### ARTIKEL ###
Auszug
Der deutsche Bundesstaat ist reformbedürftig. Darüber herrscht in Politik und Wissenschaft bereits seit langem Einvernehmen. Die konkreten Inhalte der Föderalismusreform aber waren (und sind noch immer) höchst umstritten. Um Gestaltungsspielräume neu bzw. wieder zu eröffnen, und zwar für Bund und Länder gleichermaßen, haben Bundestag und Bundesrat am 30. Juni und 07. Juli 2006 im Rahmen der größten Revision des Grundgesetzes seit 1949 (25 Artikel) die „Entflechtung“ der beiden Ebenen beschlossen. Aufbauend auf den Ergebnissen der am 17. Dezember 2004 gescheiterten „Bundesstaatskommission“ (eingesetzt am 16./17. Oktober 2003)2 und den entsprechenden Vereinbarungen von CDU/CSU und SPD3, gelang es der Großen Koalition — mit ganz erheblichen Schwierigkeiten —, die ersehnte Reform des Föderalismus in Deutschland nach jahrelanger Debatte endlich Wirklichkeit werden zu lassen.4
Das Gesetzgebungsverfahren begann am 10.03.2006, nachdem am 16.02.2006 bei einem Treffen der jeweiligen politischen Spitzen letzte Streitpunkte zwischen Bund und Ländern ausgeräumt worden waren. Von der Reform betroffen sind die Artikel 22, 23, 33, 52, 72, 73, 74, 74a, 75, 84, 85, 87c, 91a, 91b, 93, 98, 104a, 104b, 105, 107, 109, 125a, 125b, 125c und 143c; vgl. Deutscher Bundestag, 16. Wahlperiode, Drucksache 16/813 vom 07.03.2006 sowie Bundesrat, Drucksache 462/06 vom 30.06.2006; vgl. auch das Föderalismusreform-Begleitgesetz, welches die notwendigen Folgeregelungen auf einfach-rechtlicher Ebene beinhaltet: Deutscher Bundestag, 16. Wahlperiode, Drucksache 16/814 vom 07.03.2006.
###
# [AUFGABEN]
**A)** Prüfen Sie, ob die drei Aussagen mit dem Artikel zur Föderalismusreform übereinstimmen, und belegen Sie jedes Ja oder Nein mit einem wörtlichen Zitat der entscheidenden Worte. (i) Bundestag und Bundesrat fassten ihre Beschlüsse am 30. Juni und am 07. Juli 2006. (ii) Die Bundesstaatskommission wurde am 17. Dezember 2004 eingesetzt. (iii) Das Gesetzgebungsverfahren begann am 16.02.2006.
**B)** Setzen Sie den Artikel zur Föderalismusreform im Anschluss an seinen letzten Satz fort.
Das Material stammt aus einer anderen Quelle als der Artikel.
### AUSGELESENE DATEN ###
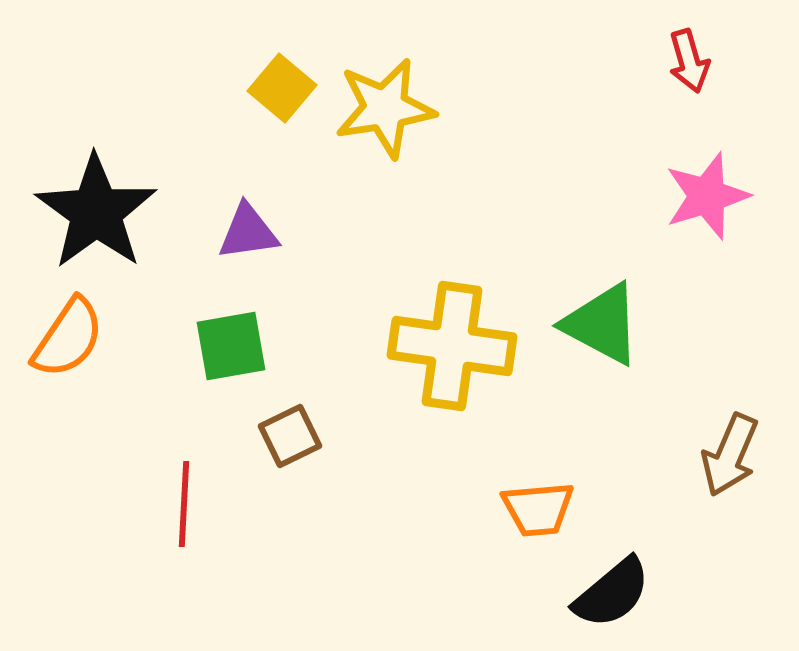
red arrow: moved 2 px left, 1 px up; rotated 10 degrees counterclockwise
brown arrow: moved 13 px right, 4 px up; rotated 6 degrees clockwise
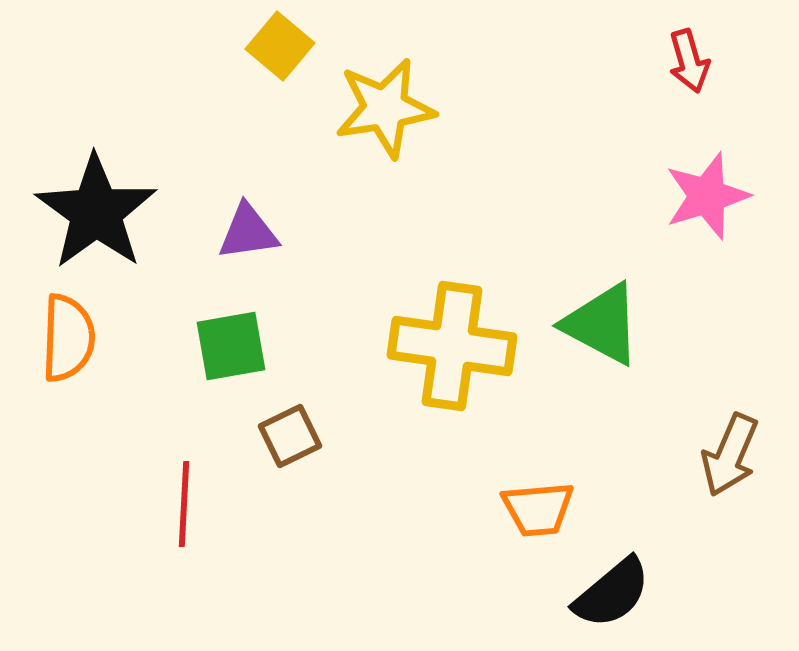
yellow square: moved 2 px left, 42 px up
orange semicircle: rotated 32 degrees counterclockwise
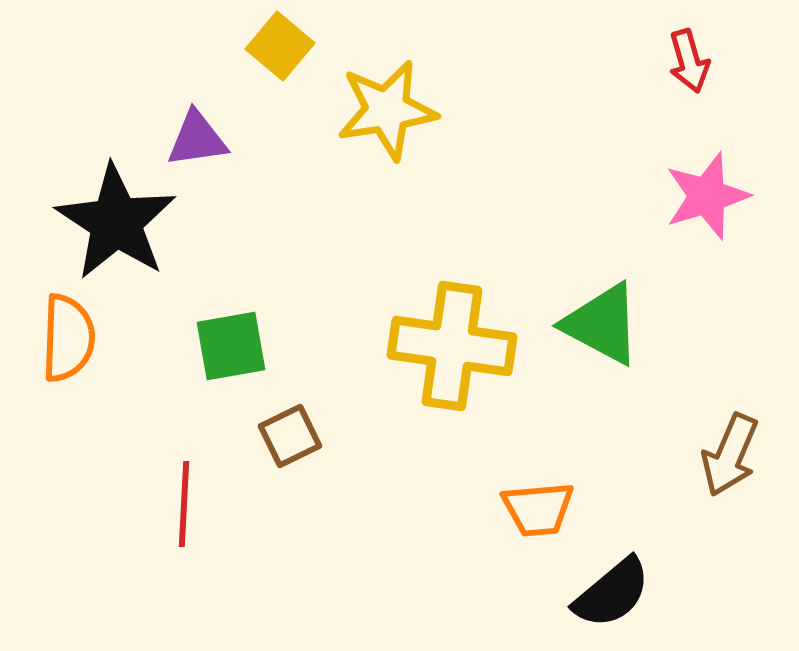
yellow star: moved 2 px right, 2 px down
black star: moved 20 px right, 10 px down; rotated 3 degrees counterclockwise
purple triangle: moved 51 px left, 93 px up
###
### AUSGELESENE DATEN ###
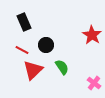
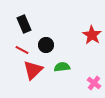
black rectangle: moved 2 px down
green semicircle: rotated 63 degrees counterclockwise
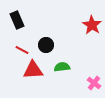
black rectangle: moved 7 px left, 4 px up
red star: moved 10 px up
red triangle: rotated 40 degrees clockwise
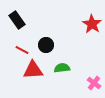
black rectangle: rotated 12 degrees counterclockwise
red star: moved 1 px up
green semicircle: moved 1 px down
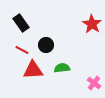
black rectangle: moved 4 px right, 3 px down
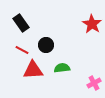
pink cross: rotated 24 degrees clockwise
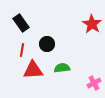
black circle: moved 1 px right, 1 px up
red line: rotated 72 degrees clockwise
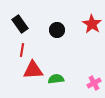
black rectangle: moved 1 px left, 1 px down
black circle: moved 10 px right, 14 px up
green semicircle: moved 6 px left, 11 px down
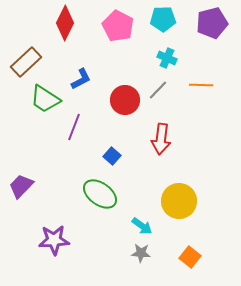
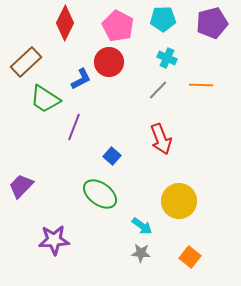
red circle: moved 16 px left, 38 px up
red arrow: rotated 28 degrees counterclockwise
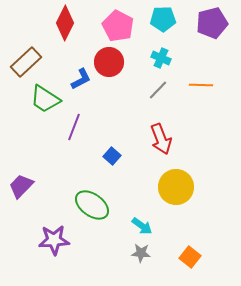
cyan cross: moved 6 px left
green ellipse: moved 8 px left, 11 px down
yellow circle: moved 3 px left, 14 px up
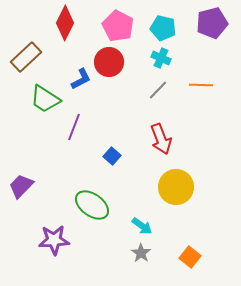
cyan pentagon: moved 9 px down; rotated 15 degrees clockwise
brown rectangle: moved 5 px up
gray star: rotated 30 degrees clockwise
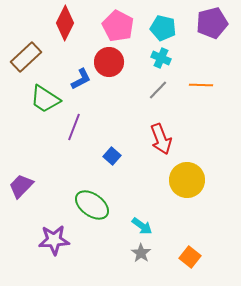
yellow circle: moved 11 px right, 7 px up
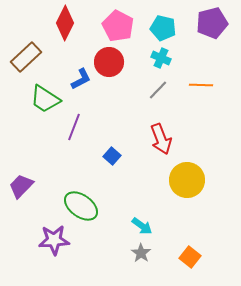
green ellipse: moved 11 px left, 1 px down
###
# [LÖSUNGEN]
**A)**
(i) Ja: „haben Bundestag und Bundesrat am 30. Juni und 07. Juli 2006“
(ii) Nein: „(eingesetzt am 16./17. Oktober 2003)“
(iii) Nein: „Das Gesetzgebungsverfahren begann am 10.03.2006“

**B)**
Vgl. zur Bundesstaatskommission u.a. näher Decker 2004b, Jun 2004, Hrbek/Eppler 2005 sowie Fischer 2005.
Vgl. den Koalitionsvertrag von CDU/CSU und SPD vom 11.11.2005, S. 93 sowie Anhang 2.
Die Regierungskoalition aus Union und SPD erreichte die in Bundestag und Bundesrat für eine Verfassungsreform notwendige Zweidrittelmehrheit zwar, konnte aber im Bundestag nicht alle Stimmen der eigenen Fraktionen für die Reform gewinnen. 428 von 592 anwesenden Abgeordneten des Bundestages stimmten für die Neuordnung der Bund-Länder-Beziehungen, 15 Abgeordnete der SPD votierten jedoch dagegen. Bei der Abstimmung im Bundesrat lehnte lediglich das von SPD und Linkspartei/PDS geführte Land Mecklenburg-Vorpommern die Reform ab, das CDU-SPD-regierte Schleswig-Holstein enthielt sich der Stimme, was jedoch aufgrund des Abstimmungsmodus faktisch einer Ablehnung gleichkommt.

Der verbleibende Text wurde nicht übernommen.